To avoid unnecessary confusion on the part of employers, employees, courts, or other interested parties, we suggest that the preamble to the final DHS religious worker rule, or the rule itself, be amended to contain a simple statement that the definition of a religious organization for purposes of this rule is distinct from, and does not apply to, the definition of a religious organization or educational institution under Title VII of the Civil Rights Act of 1964, as amended, which contains its own definitions.
We hope these comments will be helpful. Please feel free to contact Peggy Mastroianni, Associate Legal Counsel, at 202-663-4609 or Carol Miaskoff, Assistant Legal Counsel for Coordination, at 202-663-4645.
Reed L. Russell
(1) EEOC v. Townley Eng’g & Mfg. Co., 859 F.2d 610, 618 (9th Cir. 1988); accord Hall v. Baptist Mem. Health Care Corp., 215 F.3d 618, 624-25 (6th Cir. 2000) (college of health sciences qualified as a religious institution under Title VII because it was an affiliated institution of a church-affiliated hospital, had direct relationship with the Baptist church, and the college atmosphere was permeated with religious overtones).
(2) Townley, 859 F.2d at 618; see also Killinger v. Samford Univ., 113 F.3d 196 (11th Cir. 1997) (Baptist university was “religious educational institution” where largest single source of funding was state Baptist Convention, all university trustees were Baptists, university reported financially to Convention and to Baptist State Board of Missions, university was member of Association of Baptist Colleges and Schools, university charter designated its chief purpose as “the promotion of the Christian Religion throughout the world by maintaining and operating institutions dedicated to the development of Christian character in high scholastic standing,” and both Internal Revenue Service (IRS) and Department of Education recognized university as religious educational institution).

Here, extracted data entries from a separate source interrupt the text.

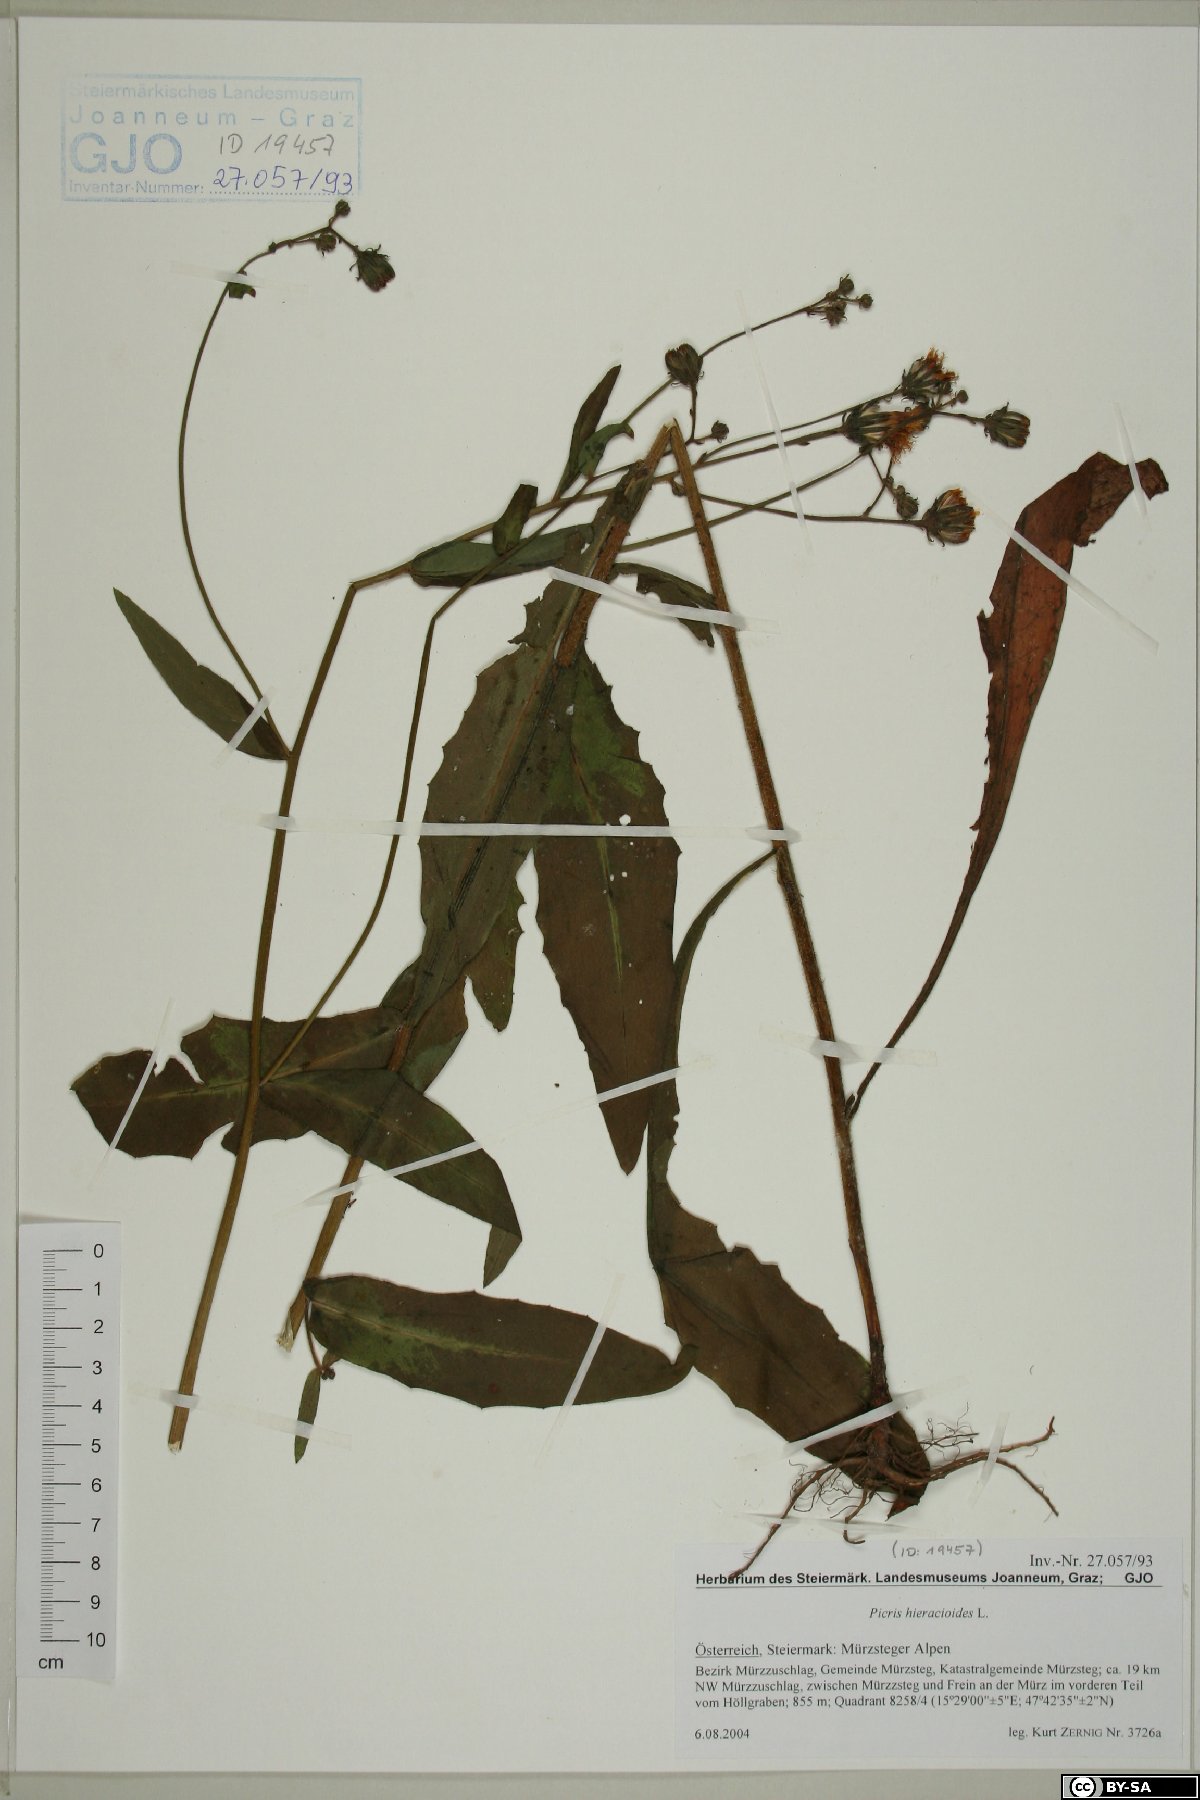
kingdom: Plantae
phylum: Tracheophyta
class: Magnoliopsida
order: Asterales
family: Asteraceae
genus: Picris
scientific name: Picris hieracioides
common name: Hawkweed oxtongue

(3) LeBoon v. Lancaster Jewish Community Center, 503 F.3d 217 (3d Cir. 2007) (holding that a Jewish Community Center was a religious organization because while it lacked financial or administrative ties with a particular synagogue and many of its activities were cultural, rather than religious, its structure and purpose were primarily religious, its articles of incorporation stated that its mission was to enhance and promote Jewish life, identity, and continuity, it was non-profit, synagogue clergy played an advisory role in the center's management, and it hosted Jewish events and observed holy Jewish holidays); Townley, 859 F.2d at 619. Cf. EEOC v. Kamehameha Schools/Bishop Estate, 990 F.2d 458, 461 (9th Cir. 1993) (non-profit school not “religious” for Title VII purposes where ownership and affiliation, purpose, faculty, student body, student activities, and curriculum of the schools are either essentially secular, or neutral as far as religion is concerned).